Wednesday, April 18, 2012

It is just after five in the morning, and I have been sitting here searching for words, wanting to begin this post in just the right place.

But I am perplexed, for there are so many beginnings.  I shall begin at the end, then, and share what is, for me, such day-breaking, joy-making news:
April 17, 2012
Non-fiction:
General/Other        
Memoirist, fiction writer and National Book Award finalist for A SLANT OF SUN, Beth Kephart's HANDLING THE TRUTH, a book devoted to the reading, teaching, and making of memoir; about consequences and libraries, privileges and pleasures, and finally knowing ourselves -- providing a proven framework for teachers, students, and readers, to Lauren Marino at Gotham, by Amy Rennert at the Amy Rennert Agency (world). 
HANDLING THE TRUTH emerges from my years of writing, critiquing, and teaching memoir.  It erupts from a place both scorched and urgent.  It means so much to me because my students mean so much to me, and because memoir—the form, the possibilities—must, I think, be both reconsidered and defended.

But no book emerges on its own.  This one will exist because my agent, Amy Rennert, received the first 70 pages of this book on a Saturday morning, read it on a Sunday morning, and called me that Sunday afternoon.  She already had a plan.  She was certain.  She took the book out into the world, and before I even had a chance to dream, she had found this book its right home.   Shore lady, she wrote to me last week, as I was contemplating dolphins and sea, we have a deal. Lauren Marino is the executive editor of Gotham Books, a Penguin Group imprint (who doesn't love Penguin?). She has worked with Diablo Coady, Isaac Mizrahi, Thomas Moore, Jeffrey Zaslow, Ann Crittenden, Ruth Reichl, Jane Green, Cindy Crawford, Willie Nelson, and others.  I am honored by the chance to write for her.

I am delighted, too, to share this one other small thing at this early hour:  HANDLING THE TRUTH is a book that once sported another title.  And then one morning, while grousing on Facebook about a nonfiction writer who takes (in my opinion) far too many liberties, Melissa Sarno posted a video clip meant to make me laugh and (perhaps, who knows?) to silence my rant.  All day long I kept thinking about that clip and about how much I love Melissa.  I knew by dusk what I had to do.  Sarno, you are loveliness supreme.
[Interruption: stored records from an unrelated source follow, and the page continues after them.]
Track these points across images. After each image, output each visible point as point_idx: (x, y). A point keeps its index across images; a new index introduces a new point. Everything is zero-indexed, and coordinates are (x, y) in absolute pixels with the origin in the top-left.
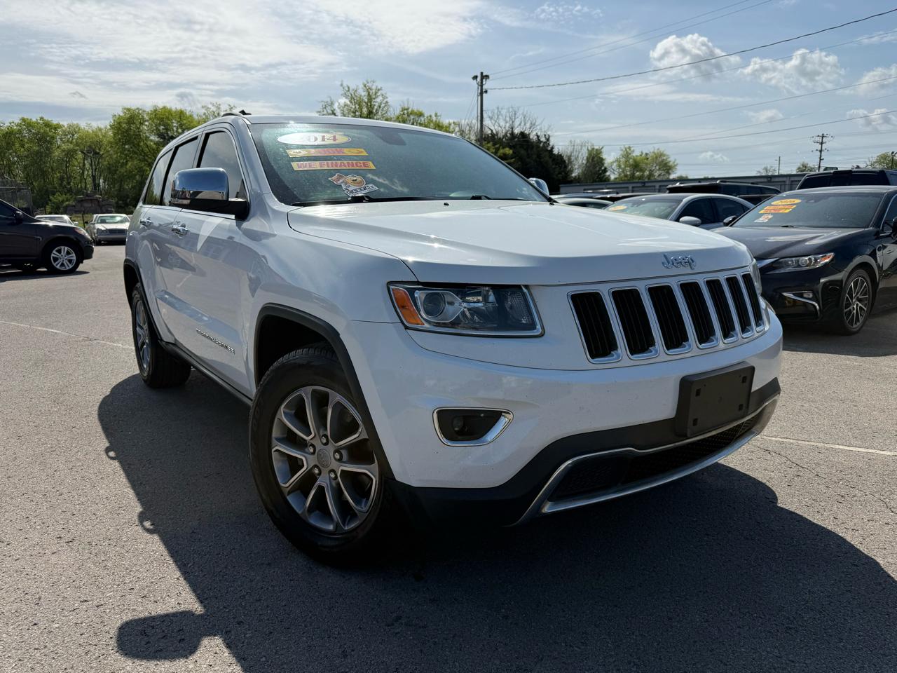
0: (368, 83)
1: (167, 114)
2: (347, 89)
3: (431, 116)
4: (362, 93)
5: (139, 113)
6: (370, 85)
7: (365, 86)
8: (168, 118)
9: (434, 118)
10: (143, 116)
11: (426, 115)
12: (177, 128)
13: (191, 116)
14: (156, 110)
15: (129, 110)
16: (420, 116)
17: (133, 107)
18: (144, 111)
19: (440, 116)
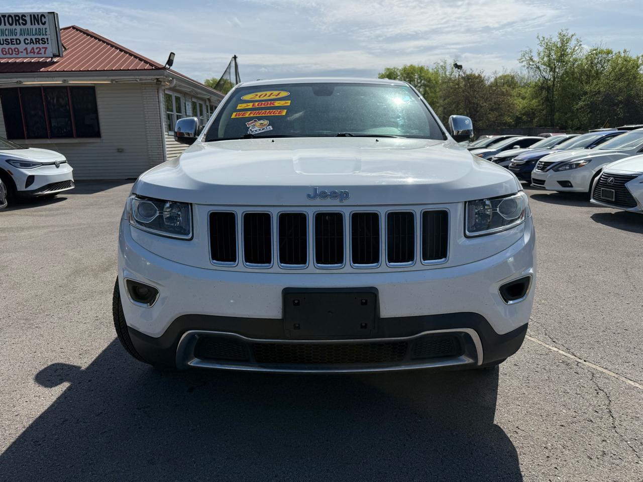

I have many people, then, to thank today.  Gregory Djanikian, for inviting me to teach at Penn in the first place. Al Filreis of Penn's Kelly Writers House, for supporting my work in the classroom.  My students, whose work and faces and stories thrill, inspire, uplift me.  Amy Rennert, for believing so much in this book, for making sure it had the right home, for being a friend through all these years.  Lauren Marino, for your (joy-making) faith.  And, of course, Melissa and Jack.